_Data to process_
=== Section Start ===

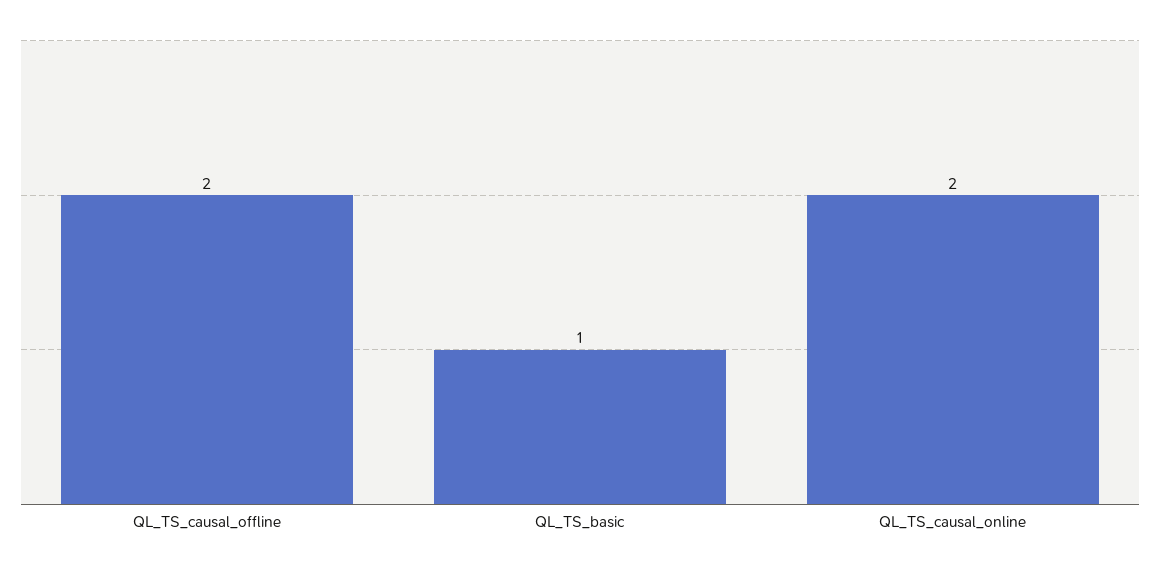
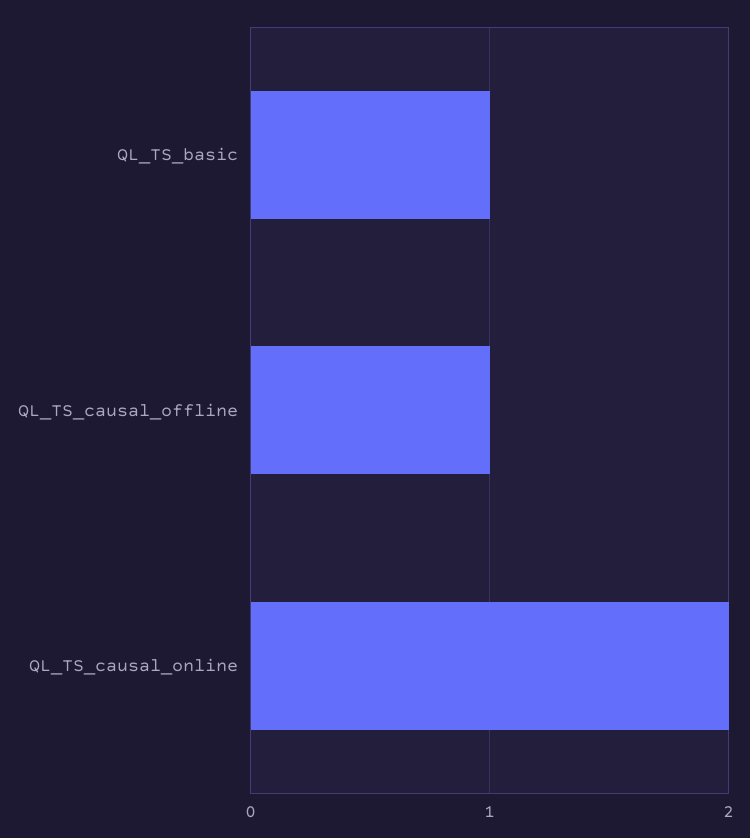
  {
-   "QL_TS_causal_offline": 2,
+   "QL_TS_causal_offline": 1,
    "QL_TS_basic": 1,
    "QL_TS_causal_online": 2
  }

=== Section End ===

Type the entries again verbatim. Drop the images.

_Written answer_
  {
-   "QL_TS_causal_offline": 2,
+   "QL_TS_causal_offline": 1,
    "QL_TS_basic": 1,
    "QL_TS_causal_online": 2
  }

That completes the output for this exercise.